**Aim of the task:**
Substitute "Heilige Messe" for "Hl. Messe" in the records from their start through the line containing "ander ontwerp? Dat", inclusive, and write those lines out again with nothing else changed.

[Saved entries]
* * *
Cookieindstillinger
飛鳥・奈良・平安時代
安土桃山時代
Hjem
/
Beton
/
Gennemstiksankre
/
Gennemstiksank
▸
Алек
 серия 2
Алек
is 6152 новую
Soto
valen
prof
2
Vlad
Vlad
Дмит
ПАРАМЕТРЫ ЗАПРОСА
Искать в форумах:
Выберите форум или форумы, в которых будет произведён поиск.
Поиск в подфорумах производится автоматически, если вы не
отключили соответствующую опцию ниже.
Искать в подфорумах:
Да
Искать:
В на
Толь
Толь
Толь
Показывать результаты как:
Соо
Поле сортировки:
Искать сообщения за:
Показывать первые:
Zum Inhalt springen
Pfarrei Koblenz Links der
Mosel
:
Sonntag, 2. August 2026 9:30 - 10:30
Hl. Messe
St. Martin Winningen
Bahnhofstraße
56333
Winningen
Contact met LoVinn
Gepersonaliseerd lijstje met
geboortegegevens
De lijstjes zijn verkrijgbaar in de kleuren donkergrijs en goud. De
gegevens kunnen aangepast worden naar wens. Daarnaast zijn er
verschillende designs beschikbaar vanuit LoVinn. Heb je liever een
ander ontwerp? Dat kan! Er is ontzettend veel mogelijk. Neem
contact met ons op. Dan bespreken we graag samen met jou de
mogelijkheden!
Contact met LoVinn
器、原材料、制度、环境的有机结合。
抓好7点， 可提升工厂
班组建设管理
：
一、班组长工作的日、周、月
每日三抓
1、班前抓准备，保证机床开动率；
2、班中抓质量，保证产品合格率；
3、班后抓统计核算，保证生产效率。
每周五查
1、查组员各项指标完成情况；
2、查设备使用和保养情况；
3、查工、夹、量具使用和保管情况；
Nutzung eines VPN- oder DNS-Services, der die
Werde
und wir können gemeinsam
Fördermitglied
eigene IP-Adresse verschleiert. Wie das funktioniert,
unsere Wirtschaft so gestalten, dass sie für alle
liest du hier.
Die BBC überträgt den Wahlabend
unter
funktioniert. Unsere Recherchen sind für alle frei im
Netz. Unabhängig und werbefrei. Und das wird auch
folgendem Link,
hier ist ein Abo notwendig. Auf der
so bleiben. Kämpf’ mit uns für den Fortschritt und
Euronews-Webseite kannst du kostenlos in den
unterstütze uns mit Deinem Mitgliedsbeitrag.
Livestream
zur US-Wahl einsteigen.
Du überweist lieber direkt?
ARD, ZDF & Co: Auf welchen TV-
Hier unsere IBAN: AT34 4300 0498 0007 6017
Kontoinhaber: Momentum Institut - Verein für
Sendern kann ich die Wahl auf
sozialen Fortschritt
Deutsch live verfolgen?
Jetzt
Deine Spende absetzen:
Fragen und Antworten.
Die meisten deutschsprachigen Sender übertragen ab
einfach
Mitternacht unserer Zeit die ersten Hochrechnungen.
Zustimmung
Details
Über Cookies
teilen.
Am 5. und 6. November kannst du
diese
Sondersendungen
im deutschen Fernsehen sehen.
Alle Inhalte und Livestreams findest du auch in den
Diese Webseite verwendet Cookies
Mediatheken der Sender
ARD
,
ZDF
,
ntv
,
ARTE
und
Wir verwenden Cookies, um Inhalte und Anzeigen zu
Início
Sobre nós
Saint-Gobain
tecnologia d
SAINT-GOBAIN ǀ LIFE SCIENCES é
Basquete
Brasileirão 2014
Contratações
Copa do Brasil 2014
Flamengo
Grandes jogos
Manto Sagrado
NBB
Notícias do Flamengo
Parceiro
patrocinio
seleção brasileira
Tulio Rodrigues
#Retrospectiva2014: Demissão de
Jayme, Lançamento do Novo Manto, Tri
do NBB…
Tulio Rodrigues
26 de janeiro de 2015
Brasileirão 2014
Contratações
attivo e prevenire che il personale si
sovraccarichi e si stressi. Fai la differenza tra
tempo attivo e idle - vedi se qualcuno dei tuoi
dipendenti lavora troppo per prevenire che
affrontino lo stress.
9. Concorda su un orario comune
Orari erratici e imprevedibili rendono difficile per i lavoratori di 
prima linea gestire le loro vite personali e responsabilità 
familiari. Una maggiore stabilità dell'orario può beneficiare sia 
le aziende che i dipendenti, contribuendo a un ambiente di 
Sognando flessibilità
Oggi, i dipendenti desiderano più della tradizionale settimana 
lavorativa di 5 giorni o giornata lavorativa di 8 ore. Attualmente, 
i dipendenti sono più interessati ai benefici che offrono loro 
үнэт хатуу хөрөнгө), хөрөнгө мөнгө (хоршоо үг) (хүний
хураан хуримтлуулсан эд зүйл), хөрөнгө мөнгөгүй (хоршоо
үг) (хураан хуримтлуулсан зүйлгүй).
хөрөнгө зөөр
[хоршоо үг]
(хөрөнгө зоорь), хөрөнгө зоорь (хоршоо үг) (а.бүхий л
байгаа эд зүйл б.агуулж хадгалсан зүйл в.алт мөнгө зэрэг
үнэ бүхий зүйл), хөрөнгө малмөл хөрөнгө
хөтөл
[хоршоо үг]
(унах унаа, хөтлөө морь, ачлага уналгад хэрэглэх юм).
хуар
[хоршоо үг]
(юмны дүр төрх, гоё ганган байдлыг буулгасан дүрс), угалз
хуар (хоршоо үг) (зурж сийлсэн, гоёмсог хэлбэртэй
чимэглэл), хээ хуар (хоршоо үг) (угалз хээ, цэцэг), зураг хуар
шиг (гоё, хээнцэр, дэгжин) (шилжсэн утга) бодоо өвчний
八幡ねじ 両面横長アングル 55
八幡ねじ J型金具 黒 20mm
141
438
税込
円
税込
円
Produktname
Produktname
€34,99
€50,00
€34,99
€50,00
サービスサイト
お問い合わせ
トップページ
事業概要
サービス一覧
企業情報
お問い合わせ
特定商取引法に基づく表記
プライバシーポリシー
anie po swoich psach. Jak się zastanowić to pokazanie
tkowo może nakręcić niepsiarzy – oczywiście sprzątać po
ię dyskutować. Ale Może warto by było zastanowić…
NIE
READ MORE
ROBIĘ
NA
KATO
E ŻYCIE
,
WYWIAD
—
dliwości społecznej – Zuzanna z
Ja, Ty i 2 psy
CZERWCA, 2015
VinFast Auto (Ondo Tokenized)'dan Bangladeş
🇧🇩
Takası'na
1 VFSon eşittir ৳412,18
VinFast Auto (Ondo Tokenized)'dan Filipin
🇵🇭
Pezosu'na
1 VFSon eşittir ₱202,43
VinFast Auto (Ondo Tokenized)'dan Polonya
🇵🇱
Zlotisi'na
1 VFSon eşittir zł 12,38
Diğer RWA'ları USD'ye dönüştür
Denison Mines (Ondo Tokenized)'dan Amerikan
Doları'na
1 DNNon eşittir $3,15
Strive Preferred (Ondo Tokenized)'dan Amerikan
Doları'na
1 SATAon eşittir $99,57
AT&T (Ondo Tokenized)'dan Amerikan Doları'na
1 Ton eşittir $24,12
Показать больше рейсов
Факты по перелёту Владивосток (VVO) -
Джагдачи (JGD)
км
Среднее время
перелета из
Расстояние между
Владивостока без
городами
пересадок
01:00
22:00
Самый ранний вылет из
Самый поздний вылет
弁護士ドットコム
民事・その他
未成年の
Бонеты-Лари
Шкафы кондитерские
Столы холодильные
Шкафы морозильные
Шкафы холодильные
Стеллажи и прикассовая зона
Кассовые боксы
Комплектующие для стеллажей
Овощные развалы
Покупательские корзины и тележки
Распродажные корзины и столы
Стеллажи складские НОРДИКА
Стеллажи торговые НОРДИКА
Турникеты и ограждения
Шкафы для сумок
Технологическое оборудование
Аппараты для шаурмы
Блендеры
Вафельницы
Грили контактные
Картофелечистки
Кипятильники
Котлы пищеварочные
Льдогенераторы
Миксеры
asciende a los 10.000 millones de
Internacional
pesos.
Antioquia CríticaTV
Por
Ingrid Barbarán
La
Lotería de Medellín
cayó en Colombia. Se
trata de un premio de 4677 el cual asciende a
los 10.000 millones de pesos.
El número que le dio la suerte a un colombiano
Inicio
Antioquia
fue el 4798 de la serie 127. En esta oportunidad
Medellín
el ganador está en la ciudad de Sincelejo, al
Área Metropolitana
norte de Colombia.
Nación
* * *
**Reply:**
Cookieindstillinger
飛鳥・奈良・平安時代
安土桃山時代
Hjem
/
Beton
/
Gennemstiksankre
/
Gennemstiksank
▸
Алек
 серия 2
Алек
is 6152 новую
Soto
valen
prof
2
Vlad
Vlad
Дмит
ПАРАМЕТРЫ ЗАПРОСА
Искать в форумах:
Выберите форум или форумы, в которых будет произведён поиск.
Поиск в подфорумах производится автоматически, если вы не
отключили соответствующую опцию ниже.
Искать в подфорумах:
Да
Искать:
В на
Толь
Толь
Толь
Показывать результаты как:
Соо
Поле сортировки:
Искать сообщения за:
Показывать первые:
Zum Inhalt springen
Pfarrei Koblenz Links der
Mosel
:
Sonntag, 2. August 2026 9:30 - 10:30
Heilige Messe
St. Martin Winningen
Bahnhofstraße
56333
Winningen
Contact met LoVinn
Gepersonaliseerd lijstje met
geboortegegevens
De lijstjes zijn verkrijgbaar in de kleuren donkergrijs en goud. De
gegevens kunnen aangepast worden naar wens. Daarnaast zijn er
verschillende designs beschikbaar vanuit LoVinn. Heb je liever een
ander ontwerp? Dat kan! Er is ontzettend veel mogelijk. Neem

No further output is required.